(Records contained in a dataset)
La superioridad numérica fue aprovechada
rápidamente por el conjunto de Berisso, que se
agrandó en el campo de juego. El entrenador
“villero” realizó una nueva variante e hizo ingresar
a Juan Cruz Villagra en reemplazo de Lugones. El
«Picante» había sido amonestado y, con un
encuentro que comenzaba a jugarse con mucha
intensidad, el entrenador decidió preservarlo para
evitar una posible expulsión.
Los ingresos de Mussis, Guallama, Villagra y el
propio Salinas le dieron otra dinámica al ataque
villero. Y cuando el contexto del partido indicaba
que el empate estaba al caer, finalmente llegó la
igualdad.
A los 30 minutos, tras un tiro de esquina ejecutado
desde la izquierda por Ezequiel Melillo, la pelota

> **Exercise**
What is needed is one number: how many lines of the records above contain the word "villero".

> **Result below**
2